• _WORK ORDER A_
List every date that includes the name of a month in the text below on China's intellectual property system.

========

Until the creation of the modern Chinese intellectual property system, all the intellectual property laws and regulations in the country were either required by the ‘unequal treaties’ signed after China's defeat in the Opium War (1839–42) 3 or borrowed from the socialist incentive models in the Soviet Union. 4 As a result, the pre-existing intellectual property laws and regulations in China were mostly transplants from the West with limited modifications. Although policymakers and commentators have widely noted how Confucianism has militated against intellectual property reform in China, 5 a large part of the resistance actually originated from the socialist ethos and incentive models, which were neither Confucian nor Chinese.
The second phase, the standardization and customization phase, began when China made preparations to join the WTO. Although the country claimed that it belonged to the international trading body by virtue of the Nationalist (Kuomintang) government's founding membership in the General Agreement on Tariffs and Trade (GATT), China was not allowed to join the WTO until the launch of the Doha Development Round of Trade Negotiations in November 2001. On 11 December 2001, China formally became the 143rd member of the international trading body.
In the run-up to the WTO accession, China amended its patent law in August 2000 and its copyright and trademark laws in October 2001. The primary goal of these ‘millennium’ amendments was to ensure that the Chinese intellectual property system complied with the standards laid down by the TRIPS Agreement. Nevertheless, many of the provisions in these amendments also sought to adapt the system to rapidly changing local conditions (guoqing). 6 These conditions included ‘the Chinese leaders’ changing attitude towards the rule of law, the emergence of private property rights and local stakeholders, the increasing concerns about ambiguities over relationships in state-owned enterprises, and the government's active push for modernization’. 7
The third phase, the indigenization and transformation phase, began after China joined the WTO. Although China struggled in the initial transition period and kept a rather low international profile, it became more assertive a few years into the WTO membership. 8 In June 2008, the State Council released an Outline of the National Intellectual Property Strategy, emphasizing the concept of zizhu zhishi chanquan (which can be roughly translated as ‘independent intellectual property’). 9 Two years later, the State Intellectual Property Office (SIPO) followed up by releasing a highly ambitious document detailing its National Patent Development Strategy for 2011–2020, which set the annual target for patent applications at 2 million by 2015. Although David Kappos, the then-director of the US Patent and Trademark Office, found the announced target ‘mind-blowing’, 10 that figure was surpassed in 2012, three years before the target date. 11
Going hand in hand with these policy announcements were wholesale amendments to the three major intellectual property statutes. In December 2008, China amended the Patent Law for the third time. Five years later, China also amended the Trademark Law, again for the third time. At the time of writing, the country has not yet completed its amendment to the Copyright Law, but three drafts have already been examined and publicly disclosed. It is anticipated that the amendment will be adopted in the near future, thereby completing another total overhaul of the Chinese intellectual property system.

========

• _WORK ORDER B_
Find each line of the listing that contains the word "United" and copy it in full. Case counts.

========

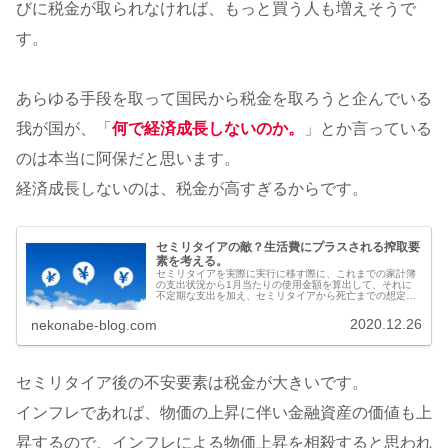
びに税金が取られなければ、もっと買う人も増えそうで
す。
あらゆる手段を取って国民から税金を取ろうと企んでいる
我が国が、「
何で経済成長しないのか。
」とか言っている
のは本当に阿保だと思います。
経済成長しないのは、税金が高すぎるからです。
セミリタイアの敵？生活費にプラスされる搾取要
素を考える。
セミリタイアを実際に実行に移す際に、これまでの家計簿
の支出状況から1月当たりの使用金額を算出して、それに
不定期な支出を加え、セミリタイアから死亡までの想定年
齢までの生活費を確認した上でセミリタイアに臨む方が多
いと思います。サラリーマンで働い...
2020.12.26
nekonabe-blog.com
セミリタイア後の不安要素は税金が大きいです。
インフレであれば、物価の上昇に伴い金融資産の価値も上
昇するので、インフレによる物価上昇を相殺すると思われ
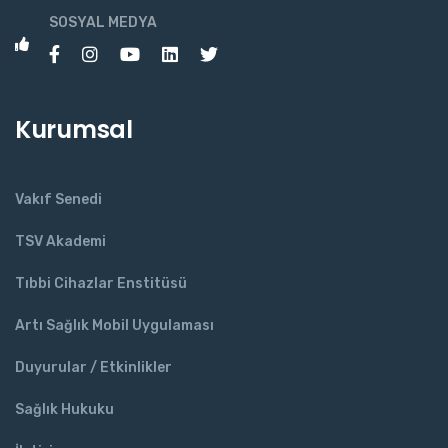
SOSYAL MEDYA
Kurumsal
Vakıf Senedi
TSV Akademi
Tıbbi Cihazlar Enstitüsü
Artı Sağlık Mobil Uygulaması
Duyurular / Etkinlikler
Sağlık Hukuku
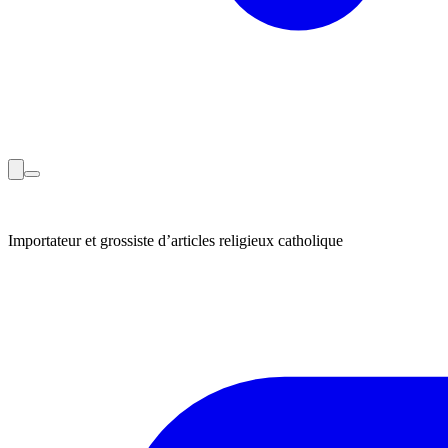
Importateur et grossiste d’articles religieux catholique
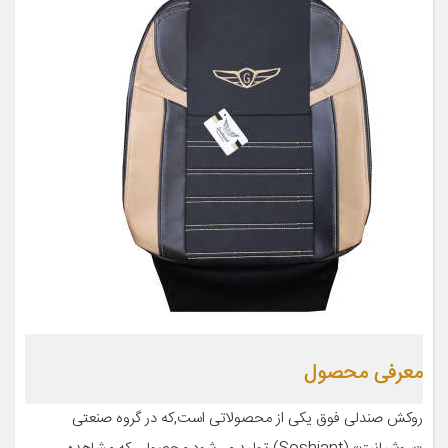
معرفی محصول
روکش صندلی فوق یکی از محصولاتی است,که در گروه صنعتی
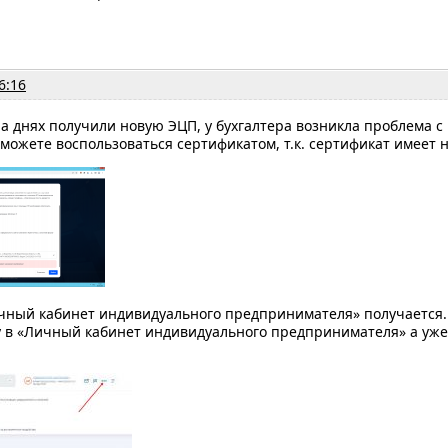
6:16
а днях получили новую ЭЦП, у бухгалтера возникла проблема с
можете воспользоваться сертификатом, т.к. сертификат имеет
ичный кабинет индивидуального предпринимателя» получается
у в «Личный кабинет индивидуального предпринимателя» а уже 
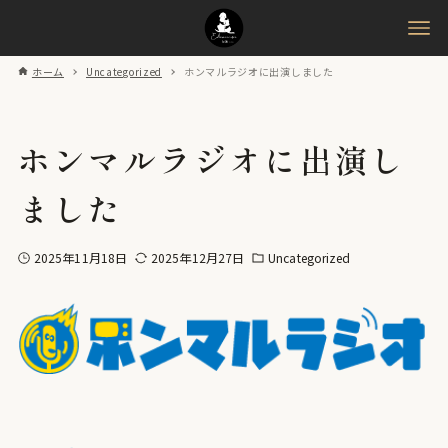
ホーム
Uncategorized
ホンマルラジオに出演しました
ホンマルラジオに出演し
ました
2025年11月18日
2025年12月27日
Uncategorized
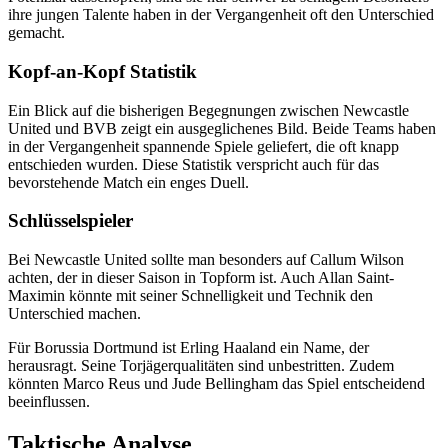
ihre jungen Talente haben in der Vergangenheit oft den Unterschied
gemacht.
Kopf-an-Kopf Statistik
Ein Blick auf die bisherigen Begegnungen zwischen Newcastle
United und BVB zeigt ein ausgeglichenes Bild. Beide Teams haben
in der Vergangenheit spannende Spiele geliefert, die oft knapp
entschieden wurden. Diese Statistik verspricht auch für das
bevorstehende Match ein enges Duell.
Schlüsselspieler
Bei Newcastle United sollte man besonders auf Callum Wilson
achten, der in dieser Saison in Topform ist. Auch Allan Saint-
Maximin könnte mit seiner Schnelligkeit und Technik den
Unterschied machen.
Für Borussia Dortmund ist Erling Haaland ein Name, der
herausragt. Seine Torjägerqualitäten sind unbestritten. Zudem
könnten Marco Reus und Jude Bellingham das Spiel entscheidend
beeinflussen.
Taktische Analyse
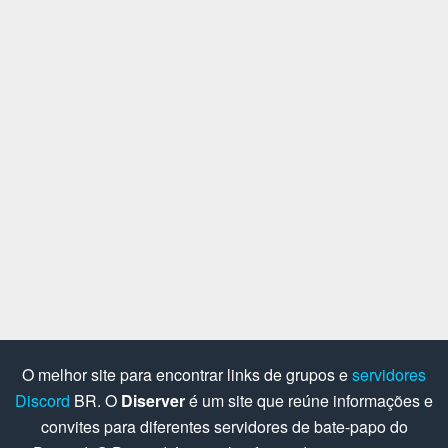
O melhor site para encontrar links de grupos e
servidores
Discord
BR. O
Diserver
é um site que reúne informações e
convites para diferentes servidores de bate-papo do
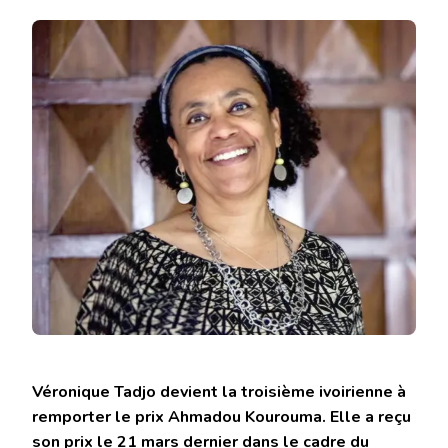
TADJO
:
PORTRAIT
DE
LA
PRIX
KOUROUMA
2025
Véronique Tadjo devient la troisième ivoirienne à
remporter le prix Ahmadou Kourouma. Elle a reçu
son prix le 21 mars dernier dans le cadre du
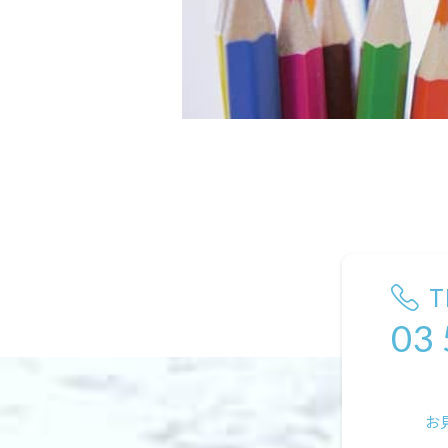
T
03
お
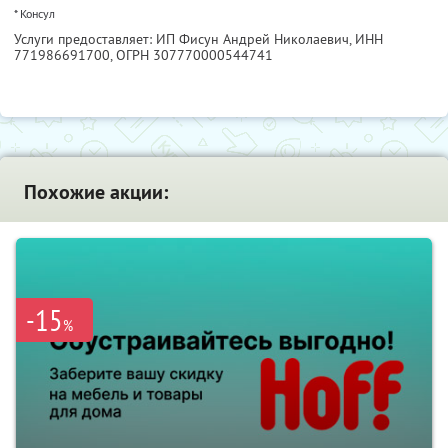
* Консул
Услуги предоставляет: ИП Фисун Андрей Николаевич,
ИНН
771986691700
, ОГРН 307770000544741
Похожие акции:
-15
%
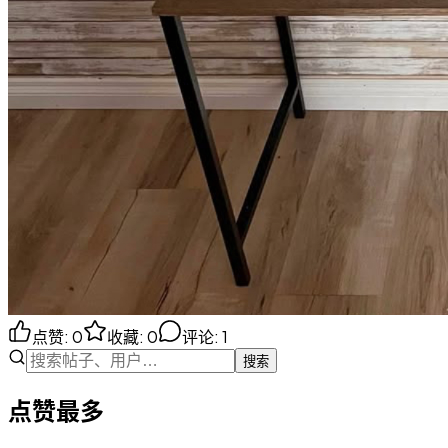
点赞
:
0
收藏
:
0
评论
:
1
搜索
点赞最多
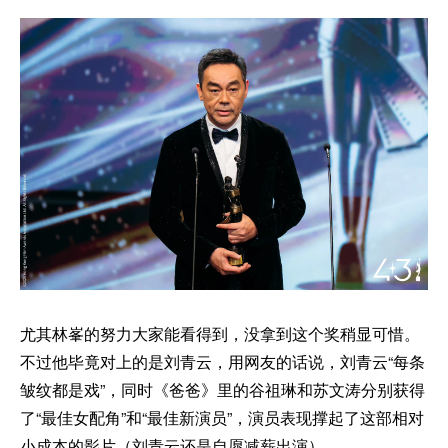
尤其林峯的努力大家能看得到，没拿到这个奖稍显可惜。
不过他毕竟对上的是刘青云，用网友的话说，刘青云“每条
皱纹都是戏”，同时《爸爸》里的谷祖琳和苏文涛分别获得
了“最佳女配角”和“最佳新演员”，演员表现撑起了这部相对
小成本的影片（刘青云还是自愿减薪出演）。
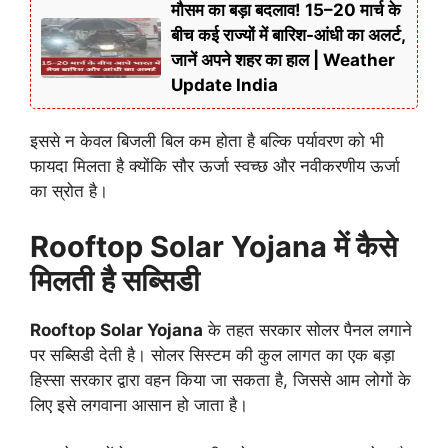
मौसम का बड़ा बदलाव! 15–20 मार्च के
बीच कई राज्यों में बारिश-आंधी का अलर्ट,
जानें अपने शहर का हाल | Weather
Update India
इससे न केवल बिजली बिल कम होता है बल्कि पर्यावरण को भी
फायदा मिलता है क्योंकि सौर ऊर्जा स्वच्छ और नवीकरणीय ऊर्जा
का स्रोत है।
Rooftop Solar Yojana में कैसे
मिलती है सब्सिडी
Rooftop Solar Yojana
के तहत सरकार सोलर पैनल लगाने
पर सब्सिडी देती है। सोलर सिस्टम की कुल लागत का एक बड़ा
हिस्सा सरकार द्वारा वहन किया जा सकता है, जिससे आम लोगों के
लिए इसे लगवाना आसान हो जाता है।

========

• _WRITTEN REPLY A_
- November 2001
- 11 December 2001
- August 2000
- October 2001
- June 2008
- December 2008

• _WRITTEN REPLY B_
United und BVB zeigt ein ausgeglichenes Bild. Beide Teams haben
Bei Newcastle United sollte man besonders auf Callum Wilson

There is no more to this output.